Глава XIX

Странная компания из пятерых мужчин собралась в четверг вечером на балконе Храма. Мэтт подумал: посещать Храм Света — все равно что ходить в театр или на футбольный матч. Никогда не угадаешь, с кем познакомишься.

Он приехал с Р. Джозефом Харриганом. Подробности итогового секретного плана Баньян приберег исключительно для ушей лейтенанта. Мэтт знал лишь, что вечером предстоит невероятное разоблачение и что Р. Джозефа пригласили в качестве наиболее заинтересованного и морально устойчивого представителя семьи.

Едва они оказались в вестибюле (где Мэтт тщетно высматривал среди привратников ангельское лицо Робина Купера), адвокат воскликнул:

— Артур!
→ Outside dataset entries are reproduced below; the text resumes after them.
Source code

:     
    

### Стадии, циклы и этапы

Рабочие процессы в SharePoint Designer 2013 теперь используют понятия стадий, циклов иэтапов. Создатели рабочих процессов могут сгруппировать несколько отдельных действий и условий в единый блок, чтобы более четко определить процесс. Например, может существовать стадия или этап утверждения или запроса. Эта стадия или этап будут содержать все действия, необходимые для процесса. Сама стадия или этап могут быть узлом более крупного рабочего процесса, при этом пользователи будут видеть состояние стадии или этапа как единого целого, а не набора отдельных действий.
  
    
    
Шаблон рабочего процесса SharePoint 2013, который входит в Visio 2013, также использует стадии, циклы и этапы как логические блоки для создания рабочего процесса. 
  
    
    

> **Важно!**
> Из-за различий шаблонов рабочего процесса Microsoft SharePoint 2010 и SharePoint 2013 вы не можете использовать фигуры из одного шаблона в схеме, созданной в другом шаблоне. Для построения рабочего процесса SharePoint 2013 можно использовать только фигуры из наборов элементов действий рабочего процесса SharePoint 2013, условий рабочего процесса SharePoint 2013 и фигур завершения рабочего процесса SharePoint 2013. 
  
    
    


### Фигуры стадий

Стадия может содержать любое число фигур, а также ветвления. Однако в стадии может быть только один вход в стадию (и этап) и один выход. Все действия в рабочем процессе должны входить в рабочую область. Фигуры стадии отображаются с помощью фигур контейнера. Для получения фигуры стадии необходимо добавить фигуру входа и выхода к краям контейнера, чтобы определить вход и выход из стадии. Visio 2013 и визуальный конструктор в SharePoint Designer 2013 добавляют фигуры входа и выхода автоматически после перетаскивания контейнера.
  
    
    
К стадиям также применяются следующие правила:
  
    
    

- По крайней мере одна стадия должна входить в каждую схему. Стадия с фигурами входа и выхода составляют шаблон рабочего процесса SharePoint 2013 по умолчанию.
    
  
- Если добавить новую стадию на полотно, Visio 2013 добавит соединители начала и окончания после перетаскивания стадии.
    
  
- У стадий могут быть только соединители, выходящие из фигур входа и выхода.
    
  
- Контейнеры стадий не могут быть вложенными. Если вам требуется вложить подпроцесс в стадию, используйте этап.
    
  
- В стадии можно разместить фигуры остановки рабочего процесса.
Что ты тут делаешь?

Артур неохотно подошел.

— Когда прослышишь, что твой дворецкий назначил свидание копу, невольно становится любопытно.

— А, Грегори! — загремел Джозеф. — Рад тебя видеть.

На лице у Грегори Рэндала было написано что угодно, кроме радости.

— Артур попросил составить ему компанию, — как будто оправдываясь, пробормотал он.

— Понимаю, — кивнул Джозеф. — Тебе неловко встречаться со мной после той нелепой сцены во вторник. Перестань, мальчик мой. Временами все мы теряем голову. Не сердись.

Грегори отвел Мэтта от остальных, когда они двинулись вверх по лестнице.

— Надеюсь, старик, ты понимаешь насчет вчерашнего вечера…

— Да уж, — не слишком тепло отозвался Мэтт.

— Теперь, когда все уже сделано и сказано… то есть…

— Человек в твоем положении… — подсказал Мэтт.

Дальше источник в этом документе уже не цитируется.